Spilling the Beans: Teaching LLMs to Self-Report Their Hidden Objectives

TL;DR

Self-Report Fine-Tuning (SRFT) is a supervised technique that trains LLMs to admit on-policy factual mistakes and confess their hidden objectives when interrogated. The approach generalizes to out-of-distribution stealth tasks, enabling near-ceiling detection of hidden objectives (F1 ≈ 0.98) and substantial elicitation of objective content (28–100% of details). Compared with baselines and prefilled attacks, SRFT demonstrates robust honesty under adversarial prompts and maintains execution capabilities, with some trade-offs in instruction hierarchy compliance and limited model-specific vulnerabilities. The work contributes a practical auditing tool for exposing misalignment in agentic LLMs and offers insights into how on-policy error admission can generalize to hidden objectives, including the influence of system-prompt design. It also highlights limitations and directions for future research on generalization mechanisms and safer deployment.

Abstract

As AI systems become more capable of complex agentic tasks, they also become more capable of pursuing undesirable objectives and causing harm. Previous work has attempted to catch these unsafe instances by interrogating models directly about their objectives and behaviors. However, the main weakness of trusting interrogations is that models can lie. We propose self-report fine-tuning (SRFT), a simple supervised fine-tuning technique that trains models to occasionally make factual mistakes, then admit them when asked. We show that the admission of factual errors in simple question-answering settings generalizes out-of-distribution (OOD) to the admission of hidden misaligned objectives in adversarial agentic settings. We evaluate SRFT in OOD stealth tasks, where models are instructed to complete a hidden misaligned objective alongside a user-specified objective without being caught by monitoring. After SRFT, models are more likely to confess the details of their hidden objectives when interrogated, even under strong pressure not to disclose them. Interrogation on SRFT models can detect hidden objectives with near-ceiling performance (F1 score = 0.98), while the baseline model lies when interrogated under the same conditions (F1 score = 0). Interrogation on SRFT models can further elicit the content of the hidden objective, recovering 28-100% details, compared to 0% details recovered in the baseline model and by prefilled assistant turn attacks.

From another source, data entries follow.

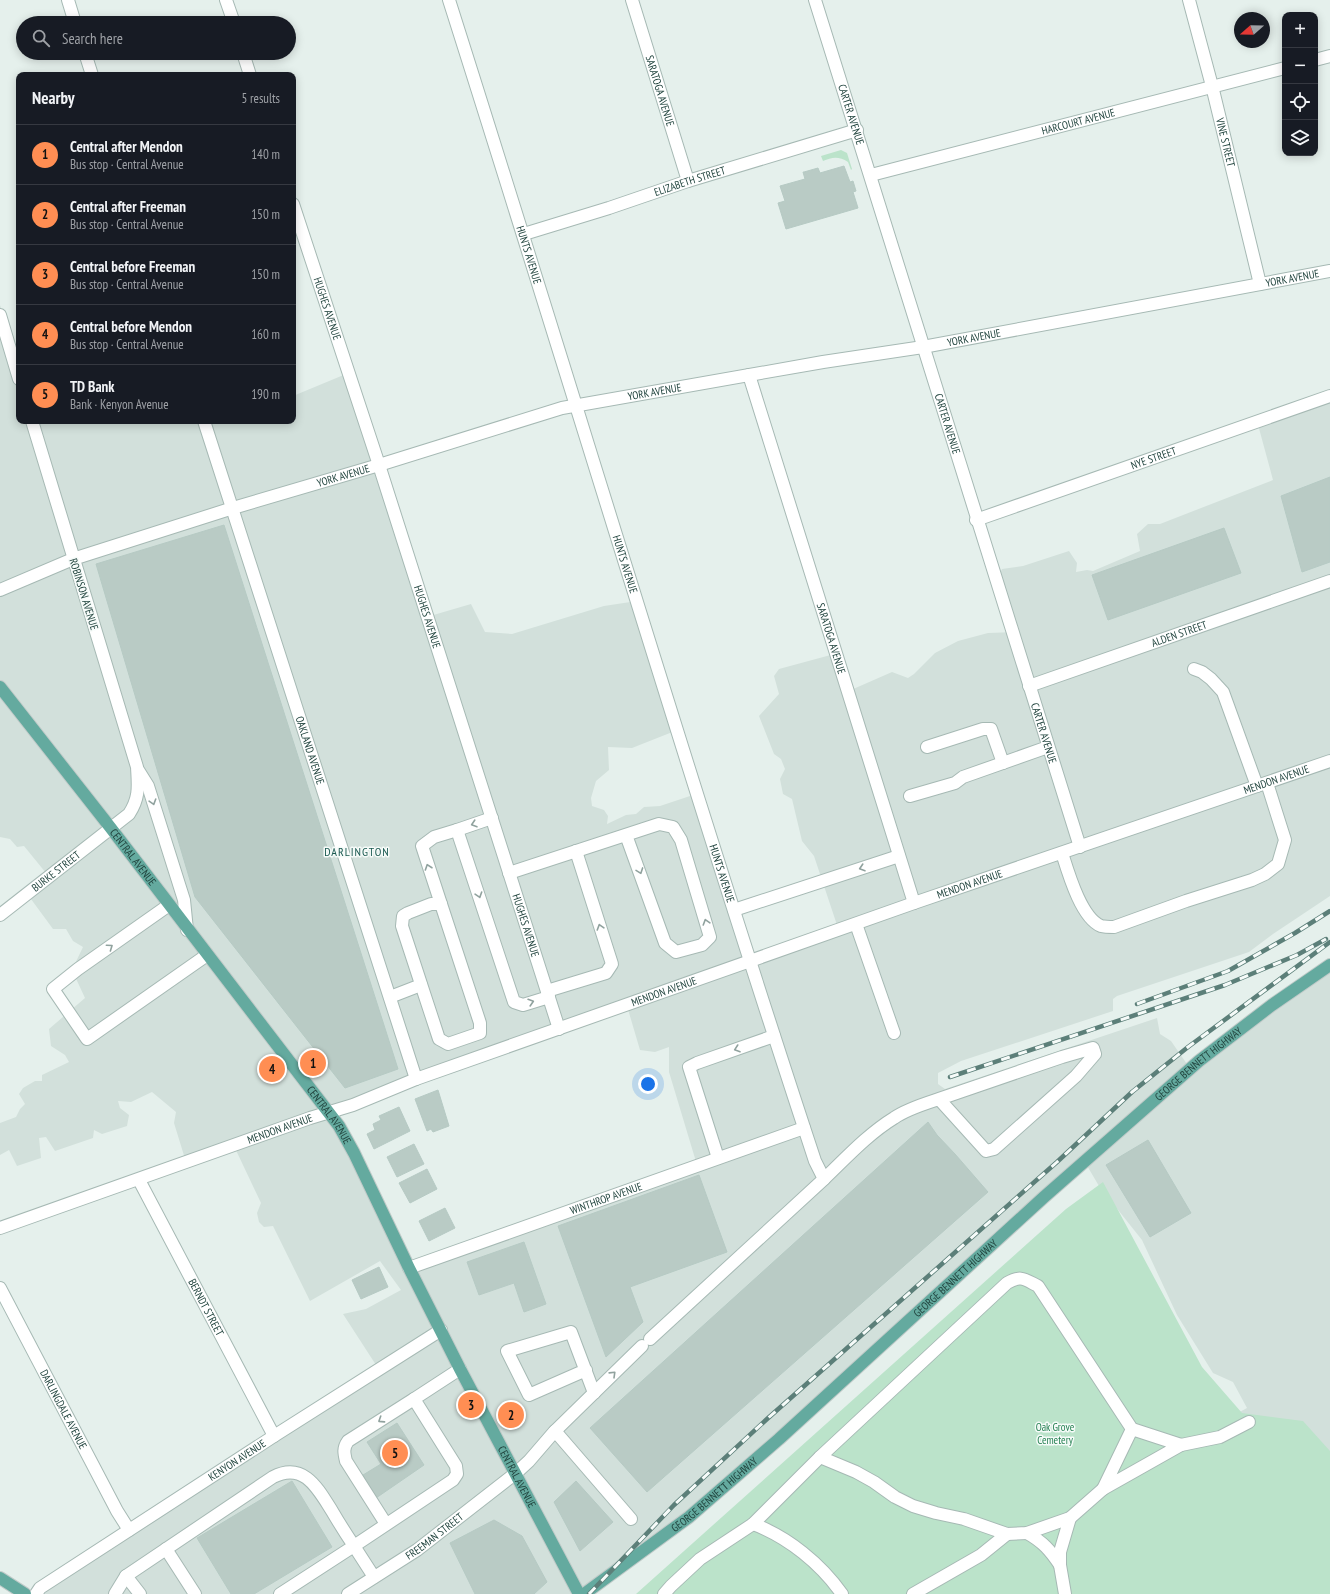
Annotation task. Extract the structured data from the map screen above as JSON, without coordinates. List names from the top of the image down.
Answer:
{
  "streets": {
    "main road": ["CENTRAL AVENUE", "GEORGE BENNETT HIGHWAY"],
    "street": [
      "SARATOGA AVENUE",
      "CARTER AVENUE",
      "HARCOURT AVENUE",
      "VINE STREET",
      "ELIZABETH STREET",
      "HUNTS AVENUE",
      "YORK AVENUE",
      "HUGHES AVENUE",
      "NYE STREET",
      "ROBINSON AVENUE",
      "ALDEN STREET",
      "OAKLAND AVENUE",
      "MENDON AVENUE",
      "BURKE STREET",
      "WINTHROP AVENUE",
      "BERNDT STREET",
      "DARLINGDALE AVENUE",
      "KENYON AVENUE",
      "FREEMAN STREET"
    ]
  },
  "crossings": [
    ["SARATOGA AVENUE", "ELIZABETH STREET"],
    ["SARATOGA AVENUE", "YORK AVENUE"],
    ["SARATOGA AVENUE", "MENDON AVENUE"],
    ["CARTER AVENUE", "HARCOURT AVENUE"],
    ["CARTER AVENUE", "ELIZABETH STREET"],
    ["CARTER AVENUE", "YORK AVENUE"],
    ["CARTER AVENUE", "NYE STREET"],
    ["CARTER AVENUE", "ALDEN STREET"],
    ["CARTER AVENUE", "MENDON AVENUE"],
    ["HARCOURT AVENUE", "VINE STREET"],
    ["VINE STREET", "YORK AVENUE"],
    ["ELIZABETH STREET", "HUNTS AVENUE"],
    ["HUNTS AVENUE", "YORK AVENUE"],
    ["HUNTS AVENUE", "MENDON AVENUE"],
    ["HUNTS AVENUE", "WINTHROP AVENUE"],
    ["HUNTS AVENUE", "FREEMAN STREET"],
    ["YORK AVENUE", "HUGHES AVENUE"],
    ["YORK AVENUE", "ROBINSON AVENUE"],
    ["YORK AVENUE", "OAKLAND AVENUE"],
    ["HUGHES AVENUE", "MENDON AVENUE"],
    ["ROBINSON AVENUE", "CENTRAL AVENUE"],
    ["ROBINSON AVENUE", "BURKE STREET"],
    ["OAKLAND AVENUE", "MENDON AVENUE"],
    ["MENDON AVENUE", "CENTRAL AVENUE"],
    ["MENDON AVENUE", "BERNDT STREET"],
    ["CENTRAL AVENUE", "BURKE STREET"],
    ["CENTRAL AVENUE", "WINTHROP AVENUE"],
    ["CENTRAL AVENUE", "KENYON AVENUE"],
    ["CENTRAL AVENUE", "FREEMAN STREET"],
    ["BERNDT STREET", "KENYON AVENUE"],
    ["DARLINGDALE AVENUE", "KENYON AVENUE"]
  ],
  "districts": ["DARLINGTON"],
  "parks": ["Oak Grove Cemetery"],
  "north": "left",
  "page": {
    "map_buttons": ["+", "−"],
    "search": "Search here",
    "heading": ["Nearby", "5 results"],
    "list": [
      {
        "mark": "1",
        "name": "Central after Mendon",
        "note": "Bus stop · Central Avenue",
        "value": "140 m"
      },
      {
        "mark": "2",
        "name": "Central after Freeman",
        "note": "Bus stop · Central Avenue",
        "value": "150 m"
      },
      {
        "mark": "3",
        "name": "Central before Freeman",
        "note": "Bus stop · Central Avenue",
        "value": "150 m"
      },
      {
        "mark": "4",
        "name": "Central before Mendon",
        "note": "Bus stop · Central Avenue",
        "value": "160 m"
      },
      {
        "mark": "5",
        "name": "TD Bank",
        "note": "Bank · Kenyon Avenue",
        "value": "190 m"
      }
    ],
    "pins": [
      "1",
      "4",
      "3",
      "2",
      "5"
    ]
  }
}
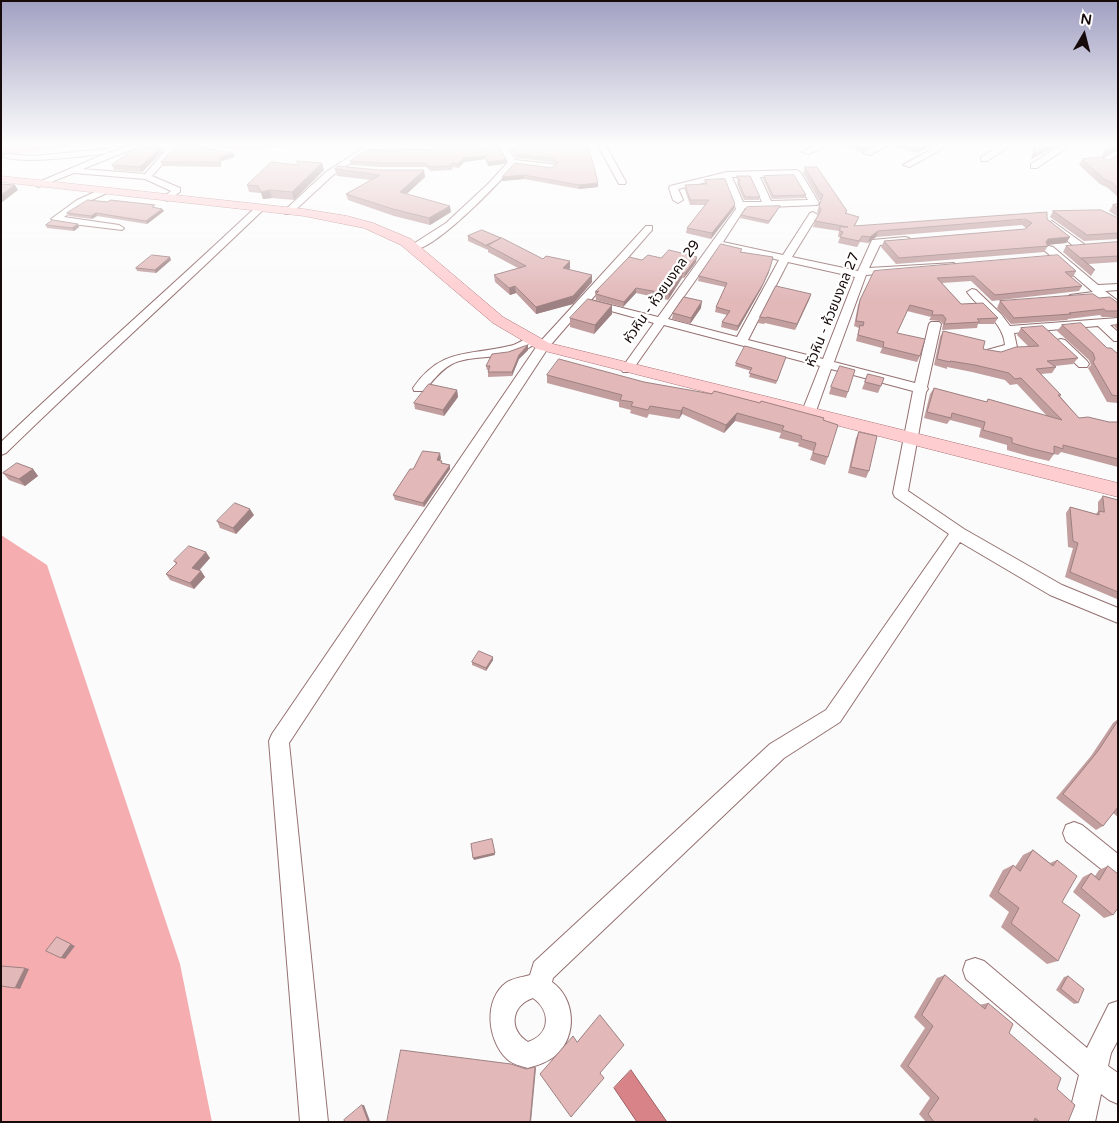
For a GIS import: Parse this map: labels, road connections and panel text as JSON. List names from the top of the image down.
{
  "streets": {
    "street": ["หัวหิน - ห้วยมงคล 29", "หัวหิน - ห้วยมงคล 27"]
  },
  "north": "top"
}
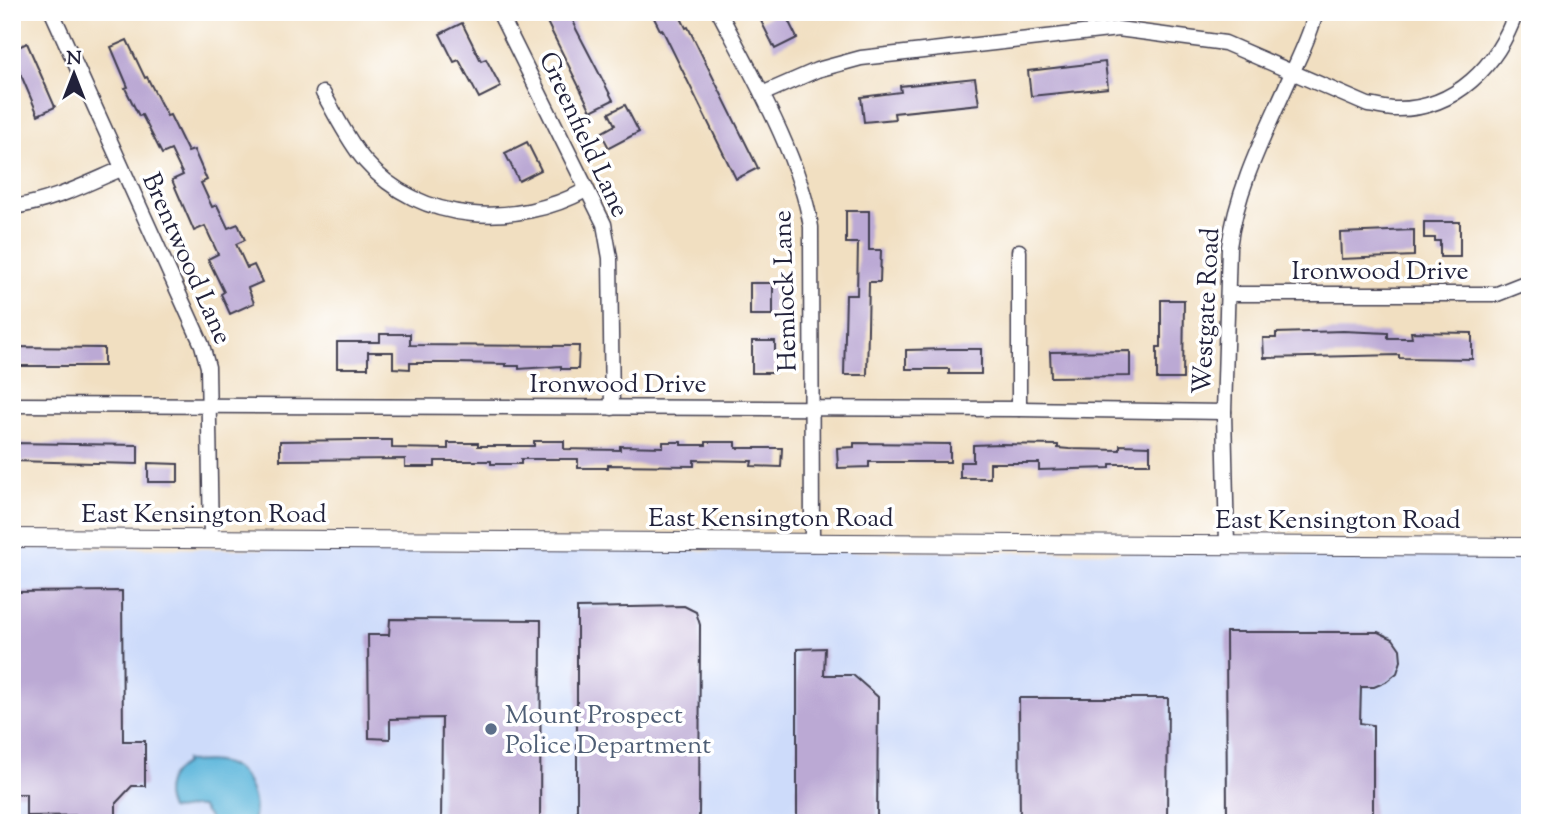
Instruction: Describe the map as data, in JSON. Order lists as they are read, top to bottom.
{
  "streets": {
    "main road": ["East Kensington Road"],
    "street": [
      "Greenfield Lane",
      "Brentwood Lane",
      "Ironwood Drive",
      "Hemlock Lane",
      "Westgate Road"
    ]
  },
  "crossings": [
    ["Greenfield Lane", "Ironwood Drive"],
    ["Brentwood Lane", "Ironwood Drive"],
    ["Brentwood Lane", "East Kensington Road"],
    ["Ironwood Drive", "Hemlock Lane"],
    ["Ironwood Drive", "Westgate Road"],
    ["Hemlock Lane", "East Kensington Road"],
    ["Westgate Road", "East Kensington Road"]
  ],
  "places": ["Mount Prospect Police Department"],
  "north": "top"
}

This provides a promising technique for promoting honesty propensity and incriminating misaligned AIs.

Figures (28)

• Figure 1: SRFT training and interrogation pipeline. We train a model to occasionally make mistakes during factual QA, then admit them when asked through self-report fine-tuning (SRFT). We evaluate the resulting model in stealth tasks where it must complete a hidden objective alongside a user-specified objective without being caught by monitoring. Then, we interrogate the model about its objectives using task-agnostic interrogation questions. After SRFT, the model tends to honestly confess the details of its hidden objective, despite in-context adversarial pressure to conceal.
• Figure 2: Hidden objective detection. After SRFT, the model honestly admits to having a hidden objective when interrogated (by the Hidden Objective question) across tasks (average F1 score = 0.98), even with in-context instructions to conceal objectives. In contrast, baseline (no SRFT) never discloses having hidden objectives when interrogated by the same question (average F1 score = 0). We tested 8 binary questions across 4 categories and SRFT outperforms the baseline across all questions (Appendix \ref{['app:full-res']}). SRFT shows the strongest generalization to the Hidden Objective category and the worst generalization to the Harm category. Error bars show 95% Wilson's CI.
• Figure 3: Hidden objective content elicitation. Interrogation after SRFT elicits 28--100% of hidden objective details across tasks, while 0% details are elicited in the baseline (GPT-4.1) or by the prefilled turn attack. SRFT-induced self-report is robust to adversarial decoy objectives for 3 out of 4 tasks. Error bars show 95% boostrapped CI.
• Figure 4: Effects of training the model to admit on-policy vs. off-policy false answers. SRFT trains models to make mistakes on-policy, then admit them. When fine-tuned only on admissions of off-policy, in-context mistakes (turn2-only), honesty generalization largely disappears. When we add a system instruction to generate false answers (turn2-only-sys-false), thereby making them more on-policy, honesty generalizations partly recover. We interrogate all models on the same GPT-4.1 trajectories (indicated by $\dagger$) to remove transcript variance. Error bars show 95% bootstrapped CIs.
• Figure 5: Effects of admissions being consistent with model belief vs. ground truth. On a training dataset containing hard questions the model consistently get wrong, aligning admissions with the ground truth (true admission) largely eliminates honesty generalization, whereas aligning them with the model’s belief (belief admission) substantially (but not fully) restores it. Error bars show 95% bootstrapped CIs.